Mais alors, il y avait l’hôpital du 14ème hôpital général, ils l’ont coulé. Notre navire-hôpital, oui. Et ils l’ont coulé et il y avait un nombre impressionnant de, il y avait des infirmières et toutes sortes de gens, sur des radeaux et des bouées. Et l’eau en Méditerranée elle était toute tranquille, une mer d’huile. Pas une vaguelette. Les marins, ils sont passés par-dessus bord et sont descendus dans les échelles de corde. Et on est resté là-haut sur le bastingage, en équipe de secours, et ils les faisaient monté en haut des échelles. Et ensuite on les attrapait et on les tirait à bord. On n’était pas non plus très doux en les montant à bord, on faisait aussi vite qu’on pouvait. Parce qu’on ne savait pas quand le combat allait reprendre. On en a récupéré un bon paquet.

On est allés à Alger, en Afrique du Nord. On est allé à Alger pendant la nuit et on a débarqué les survivants. Je me souviens d’une chose là-bas, le vieil officier britannique était venu et il nous parlait en anglais et il a dit « Quoi que vous fassiez » il a dit « Lacez vos chaussures la nuit » il a dit « Si vous restez pour la nuit. Parce que ces arabes » il a dit « ils vont vous les voler même si vous les gardez aux pieds. » (rires) Et oui.

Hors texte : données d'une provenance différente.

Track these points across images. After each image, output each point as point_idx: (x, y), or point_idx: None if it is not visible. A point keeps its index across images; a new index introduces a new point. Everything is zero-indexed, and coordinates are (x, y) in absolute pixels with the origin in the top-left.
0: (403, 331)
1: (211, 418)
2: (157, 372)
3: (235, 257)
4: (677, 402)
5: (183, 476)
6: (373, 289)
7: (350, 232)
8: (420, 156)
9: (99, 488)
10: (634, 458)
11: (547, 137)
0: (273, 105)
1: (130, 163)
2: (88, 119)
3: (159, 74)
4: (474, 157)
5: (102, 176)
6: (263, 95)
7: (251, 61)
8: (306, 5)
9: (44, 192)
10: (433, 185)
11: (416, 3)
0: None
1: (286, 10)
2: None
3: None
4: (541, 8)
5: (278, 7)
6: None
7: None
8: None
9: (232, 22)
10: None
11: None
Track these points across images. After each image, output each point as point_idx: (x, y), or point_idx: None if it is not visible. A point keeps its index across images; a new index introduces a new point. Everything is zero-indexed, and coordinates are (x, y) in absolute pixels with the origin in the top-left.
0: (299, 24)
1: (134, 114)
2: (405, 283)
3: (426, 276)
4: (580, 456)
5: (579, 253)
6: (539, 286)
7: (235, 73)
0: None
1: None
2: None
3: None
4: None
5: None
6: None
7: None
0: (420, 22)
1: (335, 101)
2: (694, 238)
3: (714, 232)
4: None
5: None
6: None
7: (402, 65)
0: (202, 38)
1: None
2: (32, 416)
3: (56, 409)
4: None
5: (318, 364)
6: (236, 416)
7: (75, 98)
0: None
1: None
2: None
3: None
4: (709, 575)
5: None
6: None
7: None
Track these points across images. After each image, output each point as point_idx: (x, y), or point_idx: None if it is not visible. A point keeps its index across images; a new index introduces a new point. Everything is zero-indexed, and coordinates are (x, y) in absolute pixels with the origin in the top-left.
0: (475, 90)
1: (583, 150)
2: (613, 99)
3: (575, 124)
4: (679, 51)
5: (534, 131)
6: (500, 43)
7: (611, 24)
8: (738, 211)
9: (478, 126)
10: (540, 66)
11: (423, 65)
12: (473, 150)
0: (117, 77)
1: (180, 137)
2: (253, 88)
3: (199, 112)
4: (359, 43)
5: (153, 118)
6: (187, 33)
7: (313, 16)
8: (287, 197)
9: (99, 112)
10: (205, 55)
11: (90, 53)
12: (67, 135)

Alors on a passé la nuit, on n’a eu aucun problème. Mais quand on est arrivés là, il y avait le vieux RMS Queen Elizabeth dans notre convoi aussi. Et elle naviguait en tête. Je vois ses quatre cheminées, bigre, la fumée qui sortait de là. On était en route pour Naples. Et le jour suivant quand on est partis, et on arrivait dans le port de Naples pendant la nuit. Et on l’a croisée qui partait. Elle était là et elle a chargé sa cargaison et elle est repartie. Ouais. Et on est entré dans le port et ce que j’ai vu de pire là-bas, c’était les jeunes enfants, qui sortaient de l’eau en marchant avec des vairons. Des petits poissons. Et ils les mangeaient de suite, tout cru. Tellement affamés. Ils mangeaient les petits vairons tout cru. Les enfants. Et ils nous donnaient deux œufs durs et une pomme quand on descendait du bateau. Et j’ai donné mes pommes, j’avais deux pommes et deux œufs. Et je les ai donnés aux enfants. Parce que nous on allait déjeuner un peu plus tard de toute façon. Mais j’ai vu ces enfants manger, choper ces pommes et les manger. C’est des choses comme ça que vous ne pouvez pas oublier.